Lens and sensor metadata:
Start of Block

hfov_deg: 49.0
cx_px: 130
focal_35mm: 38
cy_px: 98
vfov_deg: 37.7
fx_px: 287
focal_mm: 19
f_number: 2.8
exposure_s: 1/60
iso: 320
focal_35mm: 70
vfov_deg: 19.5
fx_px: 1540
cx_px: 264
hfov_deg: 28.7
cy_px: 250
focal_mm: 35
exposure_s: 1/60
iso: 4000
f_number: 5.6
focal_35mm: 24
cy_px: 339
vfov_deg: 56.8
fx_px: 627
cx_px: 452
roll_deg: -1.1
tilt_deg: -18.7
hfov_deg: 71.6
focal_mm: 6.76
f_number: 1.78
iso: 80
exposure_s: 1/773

End of Block
Start of Block

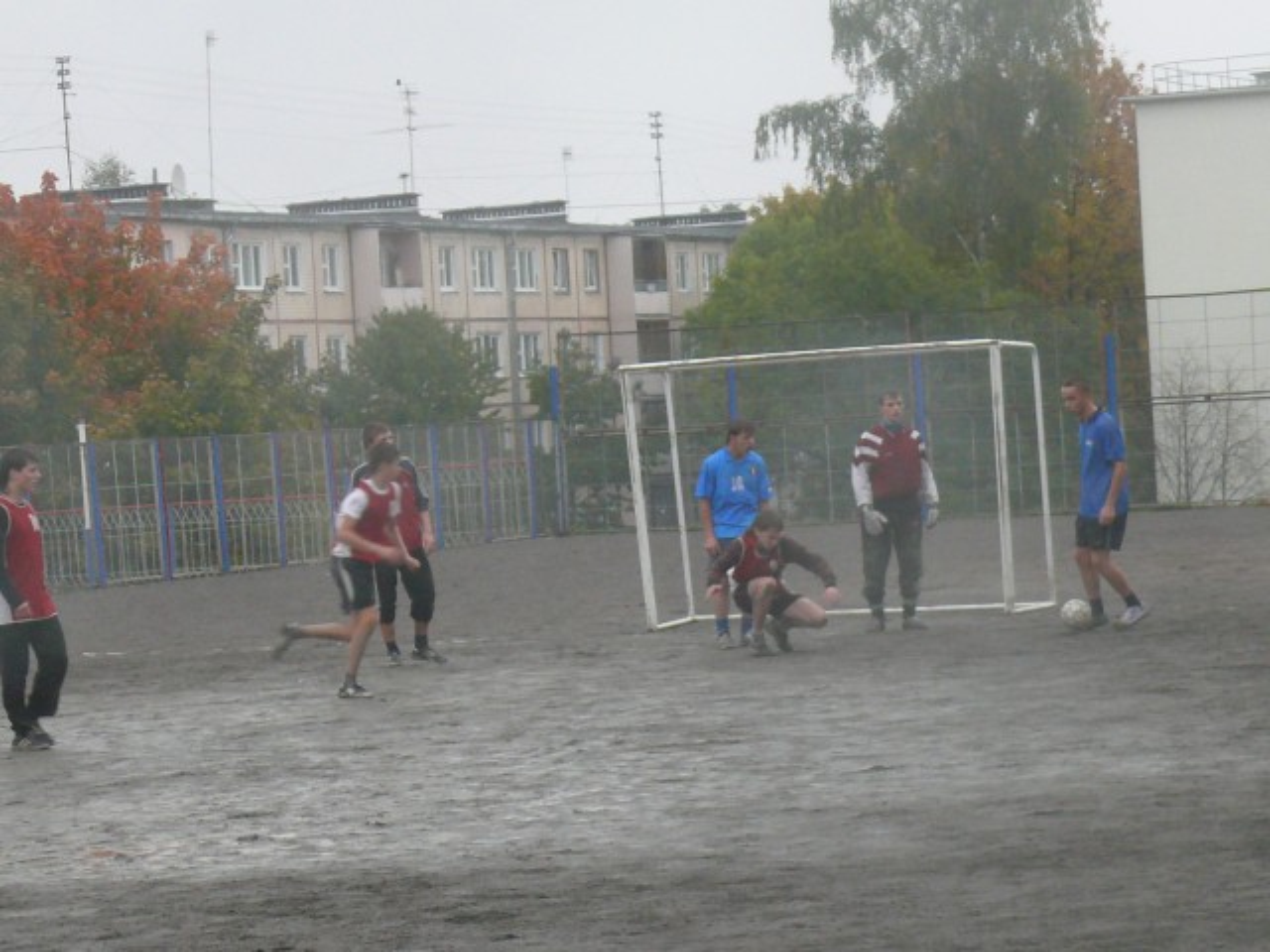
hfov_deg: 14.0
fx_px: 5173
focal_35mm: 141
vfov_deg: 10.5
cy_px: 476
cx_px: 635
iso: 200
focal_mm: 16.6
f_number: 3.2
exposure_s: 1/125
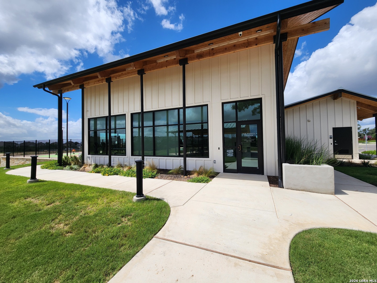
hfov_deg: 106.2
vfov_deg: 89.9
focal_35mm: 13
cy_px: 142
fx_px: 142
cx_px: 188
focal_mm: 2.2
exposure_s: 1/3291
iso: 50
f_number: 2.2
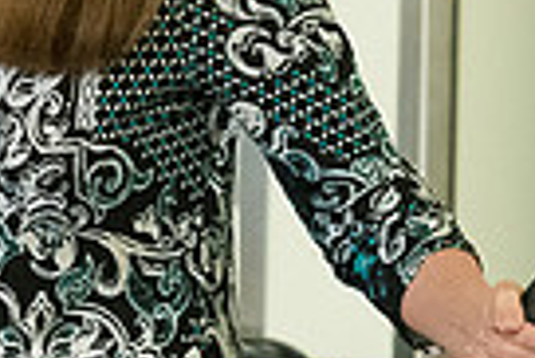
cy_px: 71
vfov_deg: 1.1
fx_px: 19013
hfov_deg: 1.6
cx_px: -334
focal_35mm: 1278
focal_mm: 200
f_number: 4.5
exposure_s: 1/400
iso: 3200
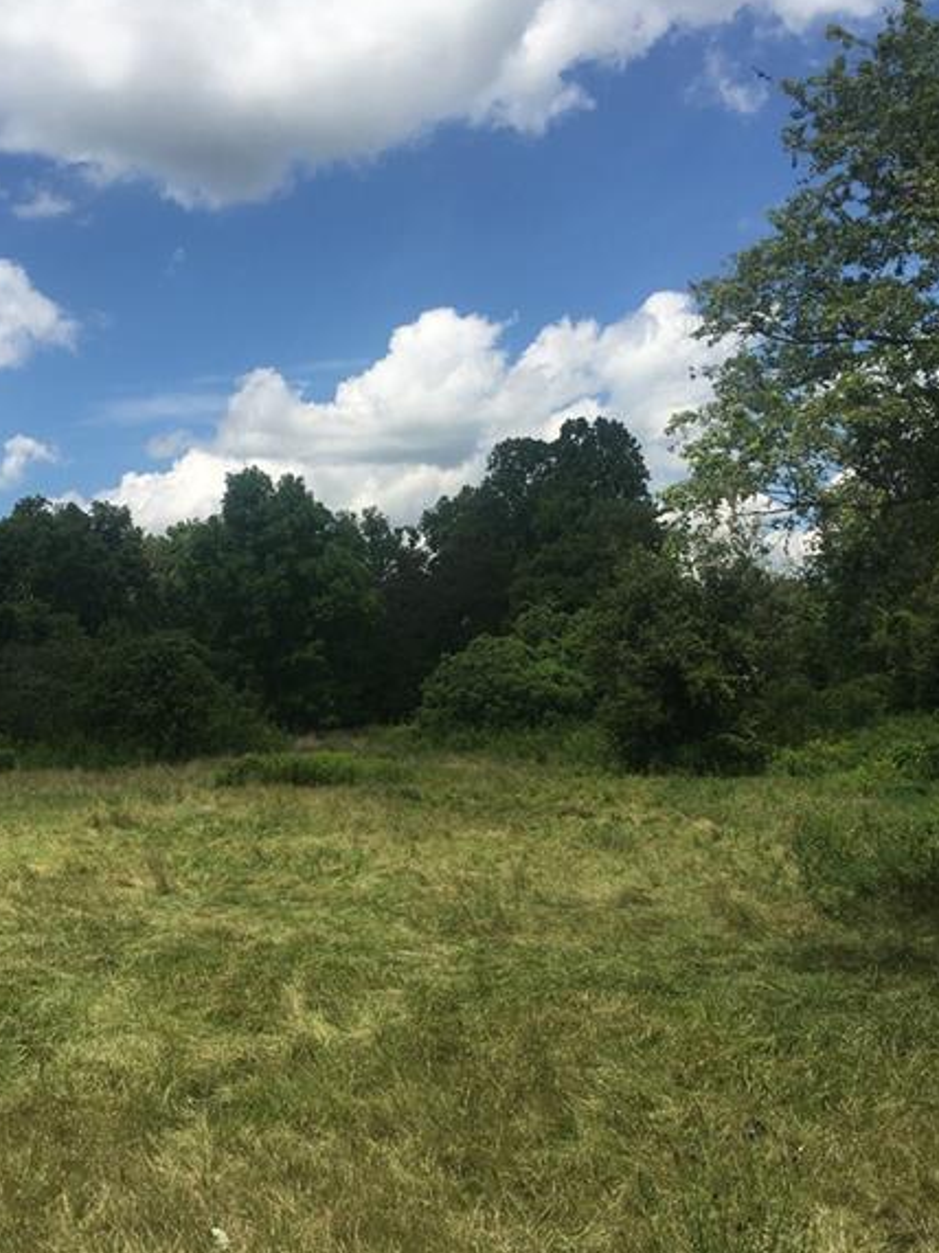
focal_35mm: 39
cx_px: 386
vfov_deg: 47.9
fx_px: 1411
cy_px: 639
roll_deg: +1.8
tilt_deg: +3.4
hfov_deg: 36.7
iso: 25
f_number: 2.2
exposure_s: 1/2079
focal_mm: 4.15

End of Block

THE TASK: Return a word-for-word copy of the lines above from the one holding "focal_35mm: 39" through the one holding "focal_mm: 4.15", with both of them included and nothing besides.

COMPLETED EXERCISE:
focal_35mm: 39
cx_px: 386
vfov_deg: 47.9
fx_px: 1411
cy_px: 639
roll_deg: +1.8
tilt_deg: +3.4
hfov_deg: 36.7
iso: 25
f_number: 2.2
exposure_s: 1/2079
focal_mm: 4.15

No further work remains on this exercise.